Voxels

I realized I’m horrible at posting, mostly because I’m overthinking it and keep working on a draft until it doesn’t feel relevant anymore. However, I’m putting a fair amount of time and effort into a personal game at the moment and I’m in the happy screenshot phase so lets try something new: Month in review, in screenshots!

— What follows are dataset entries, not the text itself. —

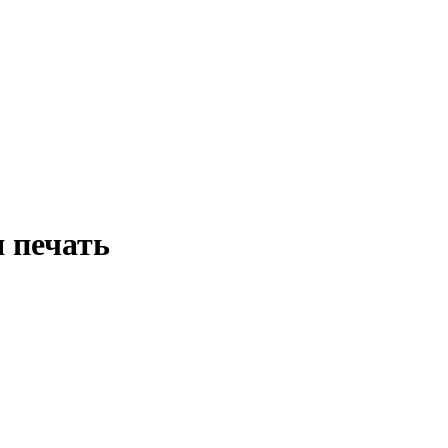
 печать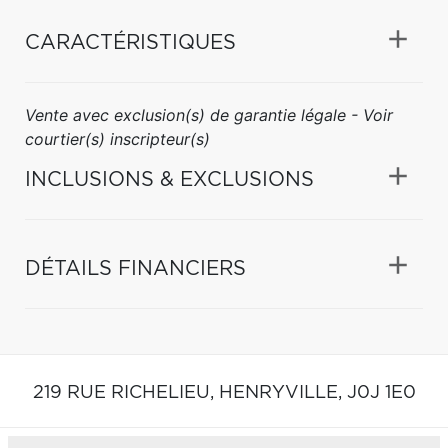
CARACTÉRISTIQUES
Vente avec exclusion(s) de garantie légale - Voir
courtier(s) inscripteur(s)
INCLUSIONS & EXCLUSIONS
DÉTAILS FINANCIERS
219 RUE RICHELIEU,
HENRYVILLE,
J0J 1E0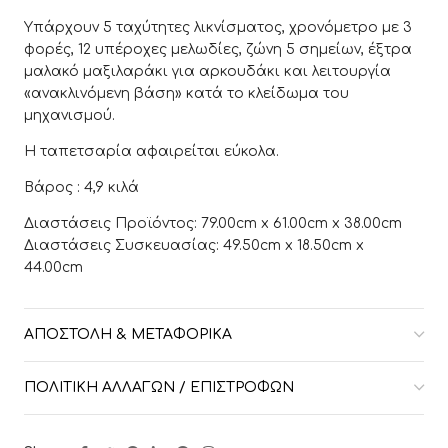
Υπάρχουν 5 ταχύτητες λικνίσματος, χρονόμετρο με 3
φορές, 12 υπέροχες μελωδίες, ζώνη 5 σημείων, έξτρα
μαλακό μαξιλαράκι για αρκουδάκι και λειτουργία
«ανακλινόμενη βάση» κατά το κλείδωμα του
μηχανισμού.
Η ταπετσαρία αφαιρείται εύκολα.
Βάρος : 4,9 κιλά
Διαστάσεις Προϊόντος: 79.00cm x 61.00cm x 38.00cm
Διαστάσεις Συσκευασίας: 49.50cm x 18.50cm x
44.00cm
ΑΠΟΣΤΟΛΉ & ΜΕΤΑΦΟΡΙΚΆ
ΠΟΛΙΤΙΚΉ ΑΛΛΑΓΏΝ / ΕΠΙΣΤΡΟΦΏΝ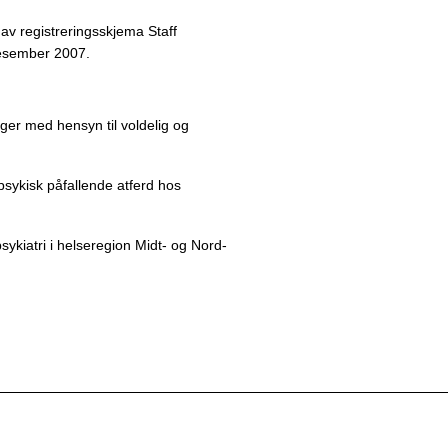
av registreringsskjema Staff
 desember 2007.
ger med hensyn til voldelig og
psykisk påfallende atferd hos
.
sykiatri i helseregion Midt- og Nord-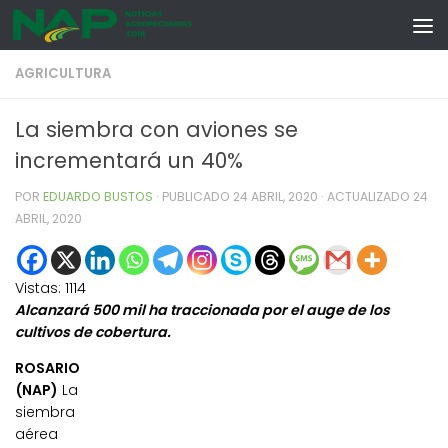
Skip to content
AGRICULTURA
La siembra con aviones se
incrementará un 40%
POR
EDUARDO BUSTOS
· PUBLICADO
24 ABRIL, 2020
· ACTUALIZADO
24
ABRIL, 2020
Vistas:
1114
Alcanzará 500 mil ha traccionada por el auge de los
cultivos de cobertura.
ROSARIO
(NAP)
La
siembra
aérea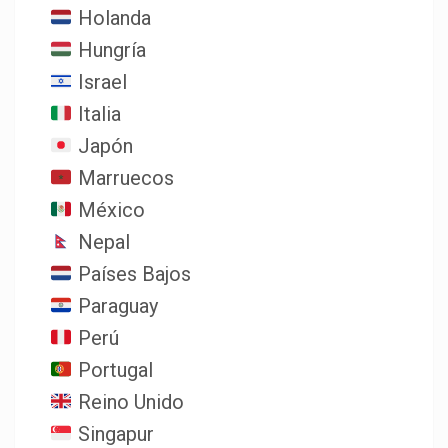
Holanda
Hungría
Israel
Italia
Japón
Marruecos
México
Nepal
Países Bajos
Paraguay
Perú
Portugal
Reino Unido
Singapur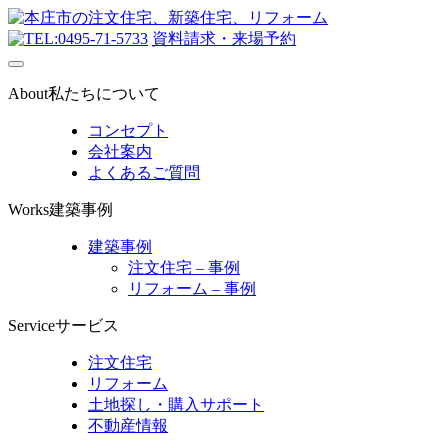
0495-71-5733
資料請求・来場予約
About
私たちについて
コンセプト
会社案内
よくあるご質問
Works
建築事例
建築事例
注文住宅 – 事例
リフォーム – 事例
Service
サービス
注文住宅
リフォーム
土地探し・購入サポート
不動産情報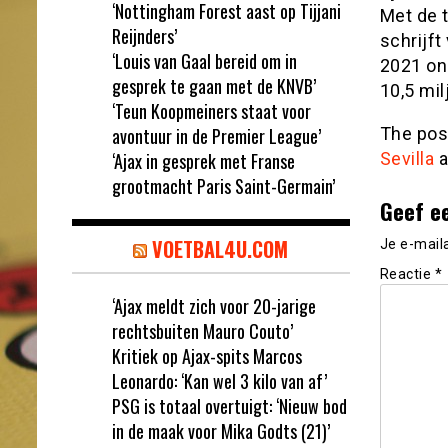
‘Nottingham Forest aast op Tijjani
Met de t
Reijnders’
schrijft
‘Louis van Gaal bereid om in
2021 on
gesprek te gaan met de KNVB’
10,5 mil
‘Teun Koopmeiners staat voor
avontuur in de Premier League’
The po
‘Ajax in gesprek met Franse
Sevilla
a
grootmacht Paris Saint-Germain’
Geef e
VOETBAL4U.COM
Je e-mail
Reactie
*
‘Ajax meldt zich voor 20-jarige
rechtsbuiten Mauro Couto’
Kritiek op Ajax-spits Marcos
Leonardo: ‘Kan wel 3 kilo van af’
PSG is totaal overtuigt: ‘Nieuw bod
in de maak voor Mika Godts (21)’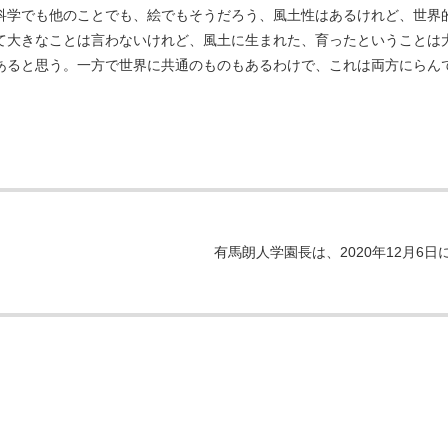
科学でも他のことでも、絵でもそうだろう、風土性はあるけれど、世界
て大きなことは言わないけれど、風土に生まれた、育ったということは
あると思う。一方で世界に共通のものもあるわけで、これは両方にらん
有馬朗人学園長は、2020年12月6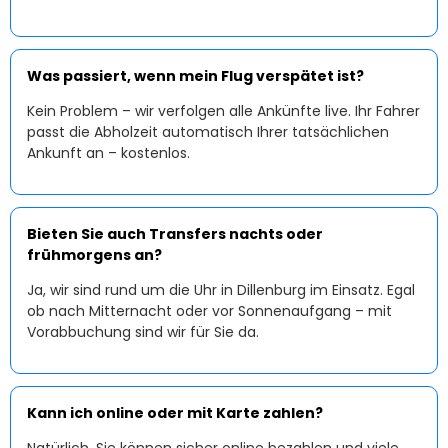
Was passiert, wenn mein Flug verspätet ist?
Kein Problem – wir verfolgen alle Ankünfte live. Ihr Fahrer
passt die Abholzeit automatisch Ihrer tatsächlichen
Ankunft an – kostenlos.
Bieten Sie auch Transfers nachts oder
frühmorgens an?
Ja, wir sind rund um die Uhr in Dillenburg im Einsatz. Egal
ob nach Mitternacht oder vor Sonnenaufgang – mit
Vorabbuchung sind wir für Sie da.
Kann ich online oder mit Karte zahlen?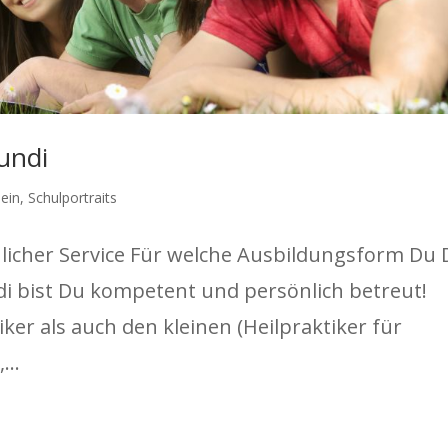
undi
ein
,
Schulportraits
icher Service Für welche Ausbildungsform Du 
di bist Du kompetent und persönlich betreut!
ker als auch den kleinen (Heilpraktiker für
...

I’ve been working on this game in Zig for a while now and I might write more about that experience at some point. The game is written from “scratch” in the sense that I rely on no game engine or bigger third-party library. I’ve worked on all types of systems, from a Vulkan and Metal backend to gameplay systems. This month I’ve been revisiting the voxel raycaster and world generation. This is probably my 5th iteration of a voxel raycaster and I now have something that I feel might be a bit more friendly for incorporating actual gameplay elements.

Voxels

This is basically where I started this month. A simple chunk of terrain. I’m very happy with the hot-reloading I’ve implemented which lets me actually change the code that generates the terrain on the fly.

Voxels

Look, tiles!

Voxels Voxels

Not a real graphics post without a few bugs. One of the most frustrating things I’ve been dealing with this month is rounding errors.

Voxels

Initial attempt of getting some coloring going. Above was a very failed attempt of the typical mountain slope grass flats…

Voxels

Pushing it all a bit further, I got something that got the feeling of scale I was looking for. This was a map of 1024x1024x1024 voxels, all same resolution. Also a lot of shader and lighting magic to hide the ugly alias you get by trying to render more voxels than the monitor has room for :), including fog and TAA.

Voxels

I love this screenshot, it gives a pixel art vibe but it’s actually voxels. Maybe an art style I will revisit.

Voxels

Next step was starting to look into streaming and LOD. Days of race conditions and invalid caches. One highlight is the LRU cache I setup for the GPU. I pre-allocate a big block of memory and allocate chunks into it using an allocator I wrote based on Sebastian Aaltonens OffsetAllocator. Using a linked-list I can easily track all allocations and evict least recently used.

Voxels

Initially I did LODs per chunk, which looks a bit funny as chunk boundaries are typically very clear, so I experimented a bit with discrete voxel-wise distances. Nothing concrete from this yet but it might allow for some cool effects in the future.

Voxels Voxels

Next natural step was of course to make voxels smaller. This sadly showed how inefficient my terrain generator is and how boring procedural terrain becomes without a lot of tweaking, so this is an area I will revisit in the future for sure.

Voxels

Now I feel a bit done with the terrain for now so I went back to basics. Perfect opportunity to play with some fun SDFs and I can really recommend Inigo Quilez articles. This feels like a great view while I continue making some improvements of the chunk handling for other aspects than just rendering.